Let’s check our findings. We have a ciphertext and know an algorithm, but the key remains undisclosed. When secure data from the database was being decrypted, methods such as “getSecretKey” were called from the “com.sap.security.core.server.secstorefs” and “com.sap.engine.core.configuration.impl.security” packages. It seems that our system tried to access our Java Secure Storage file and attain the Secret Key.
Our assumptions turned out to be correct. The key for Java Secure Storage in the file system and the key for encrypted data in “J2EE_CONFIGENTRY” table are the same.
Now we can decrypt every required value from this table. Do you remember the static part of the ciphertext? It's always the same: «ABCDEFGHIJKLMNOP ».
Eventually, we got the credentials and now can use them to access the external SAP system.

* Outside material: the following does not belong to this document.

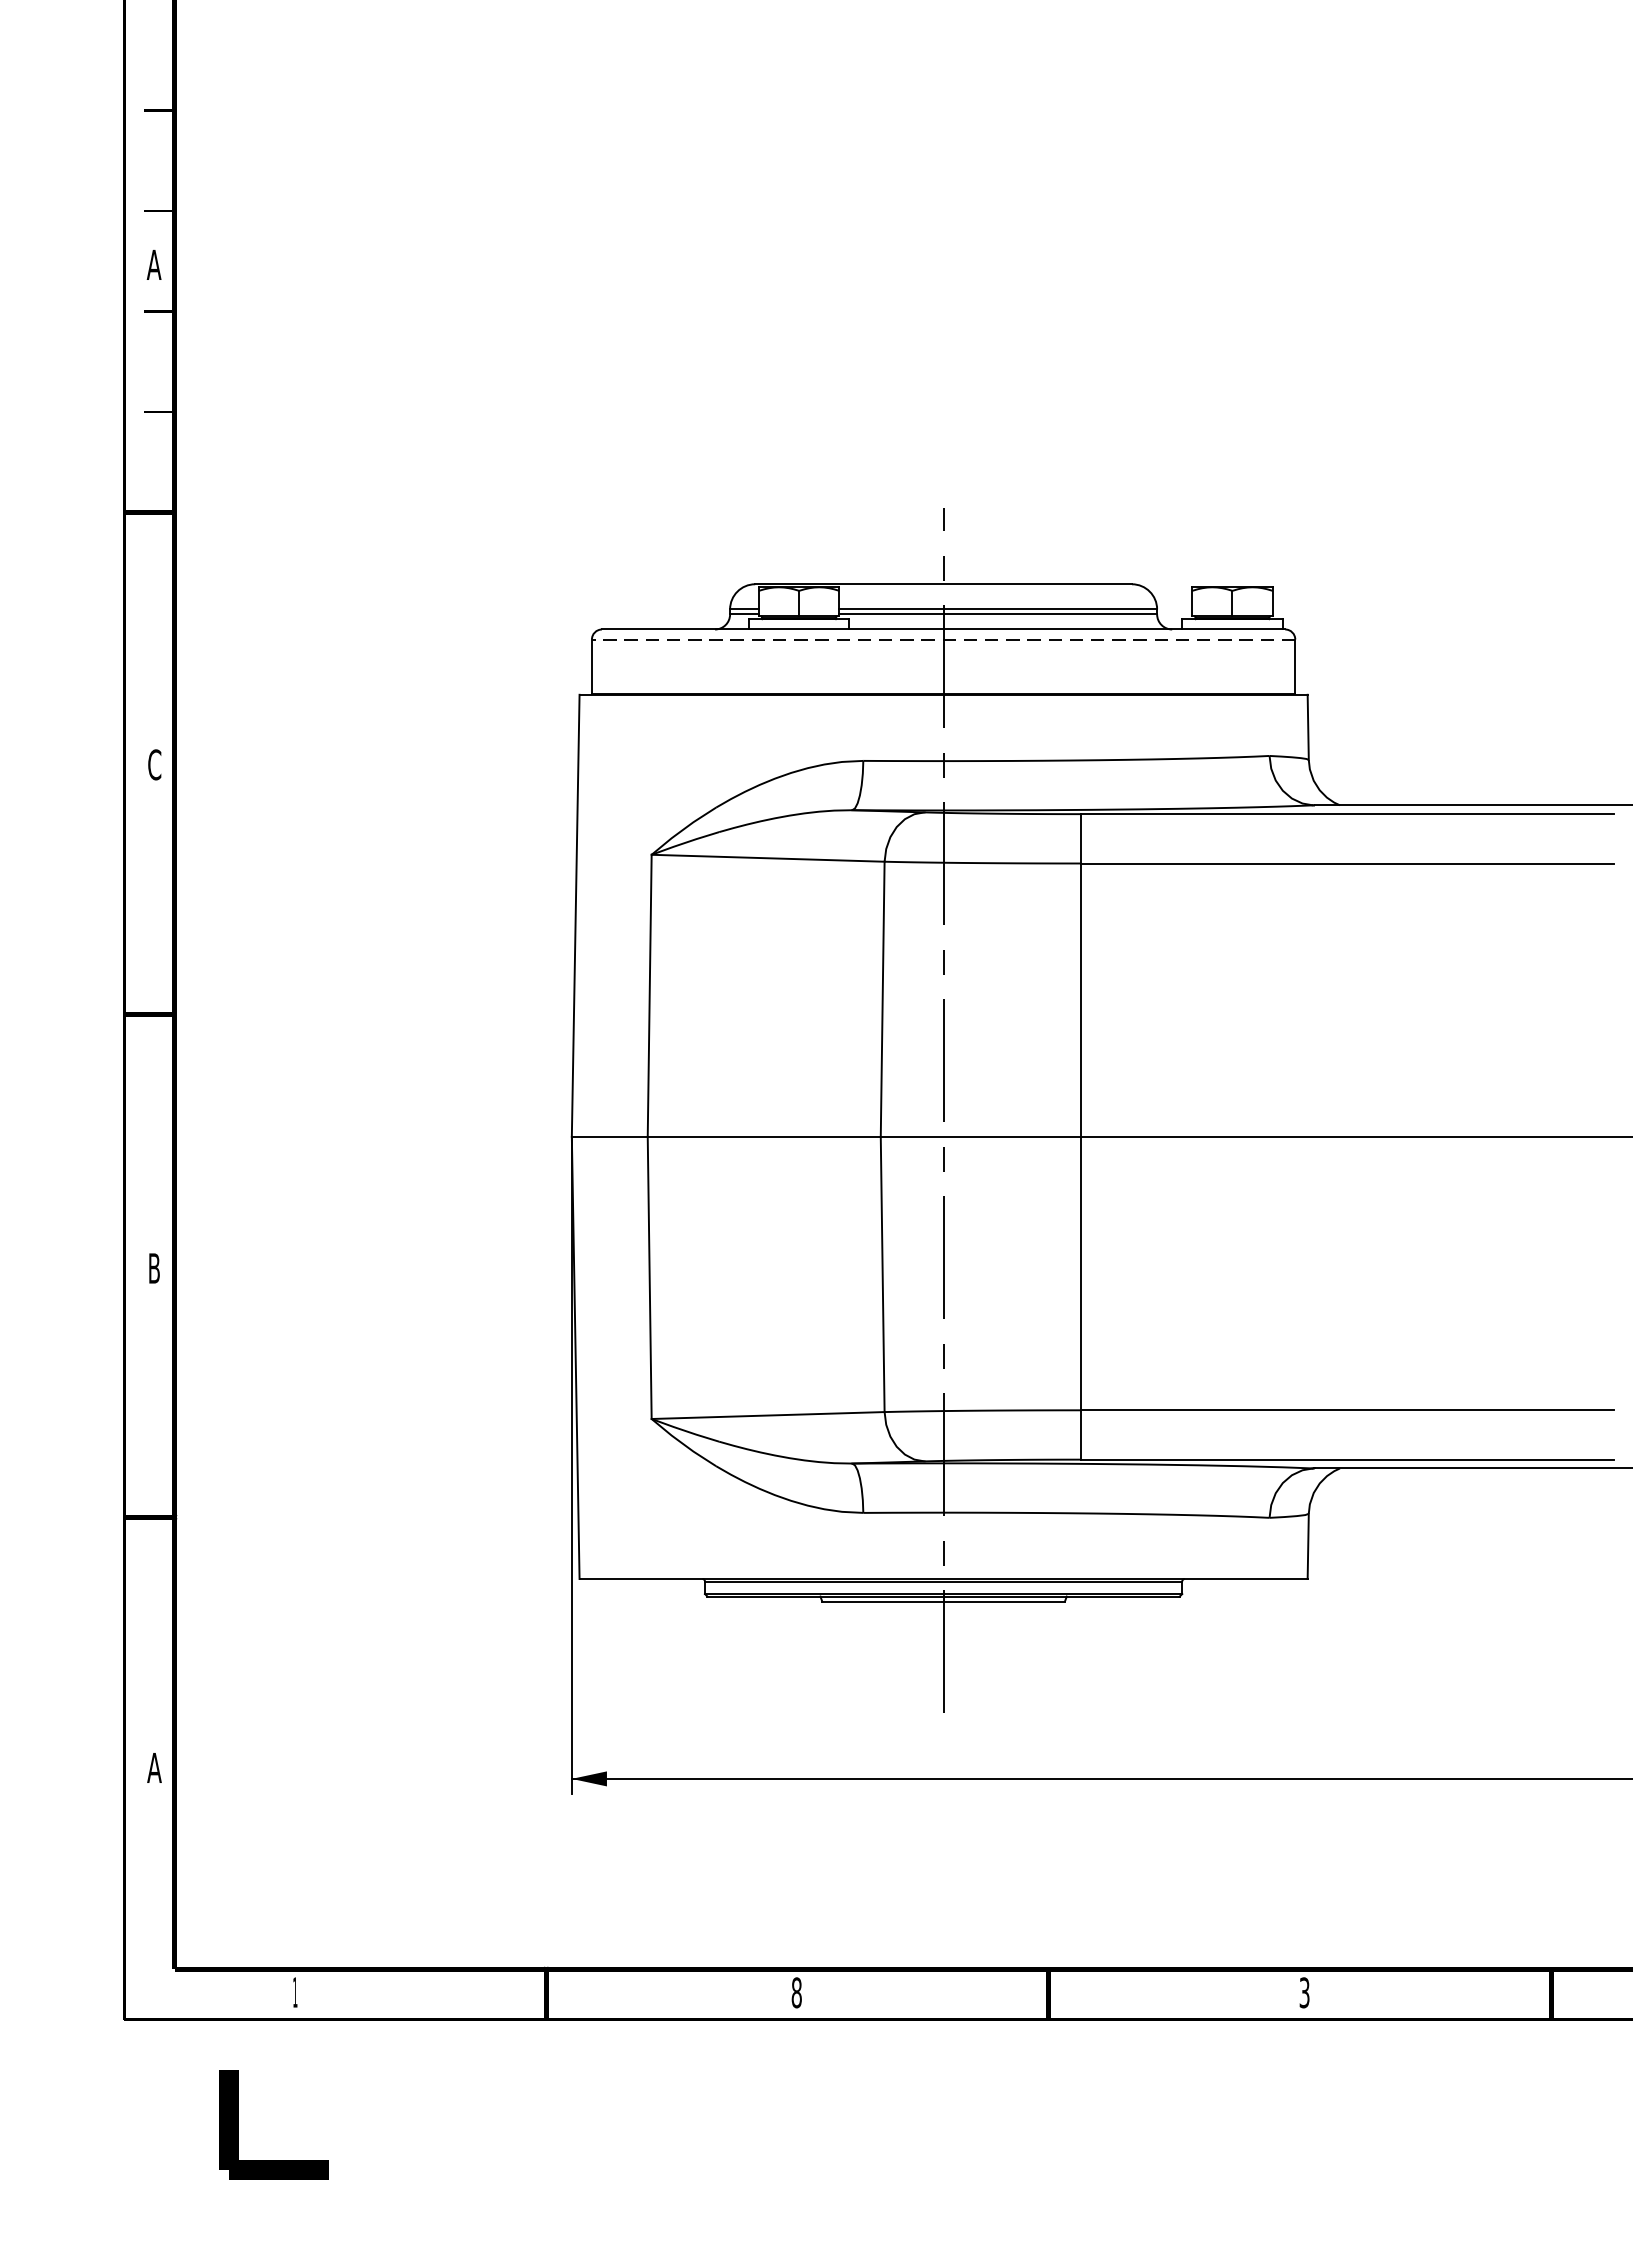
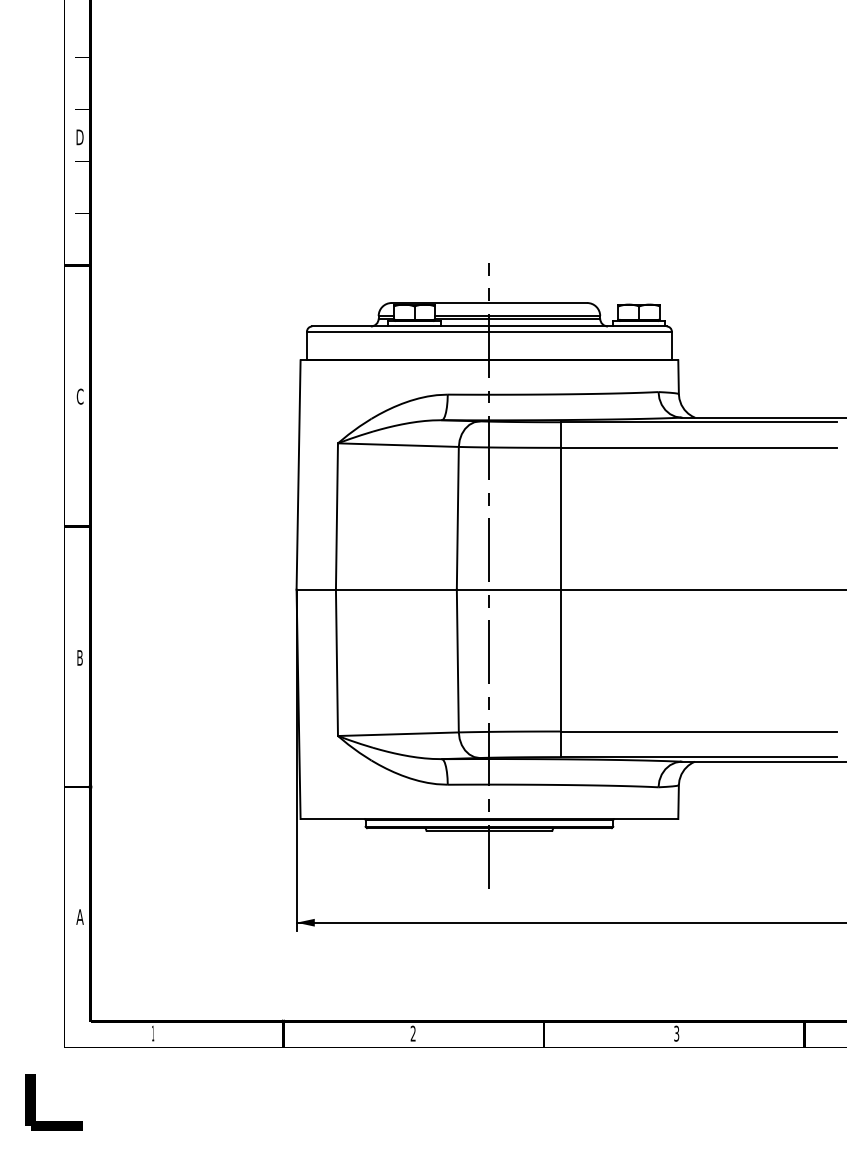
text: (153, 265) -> (79, 137), A -> D
line: (941, 639) -> (488, 331), dashed -> solid
text: (795, 1992) -> (412, 1033), 8 -> 2
part: (238, 2125) -> (35, 1102), moved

An account used for remote function calling usually has special privilege permissions. It’s significant to keep in mind these connections since an attacker can compromise a peripheral system and get access to the main system by-passing its secure options. As they say, the system is as secure as the least protected element.
We wrote a special tool:
Defense
- Restrict access to the individual key file SecStore.key and SecStore.properties. Once an attacker gains access to this file, they will know the encryption key that allows decrypting Secure Storage data.
- Don’t store any credentials in SAP RFC Destinations. In case it is impossible, create a special user in the target system with low-level privileges to make a connection. This action prevents the damage and reduces the potential loss.
- Monitor your SAP system regularly for various vulnerabilities and misconfigurations to prevent attackers from accessing your database.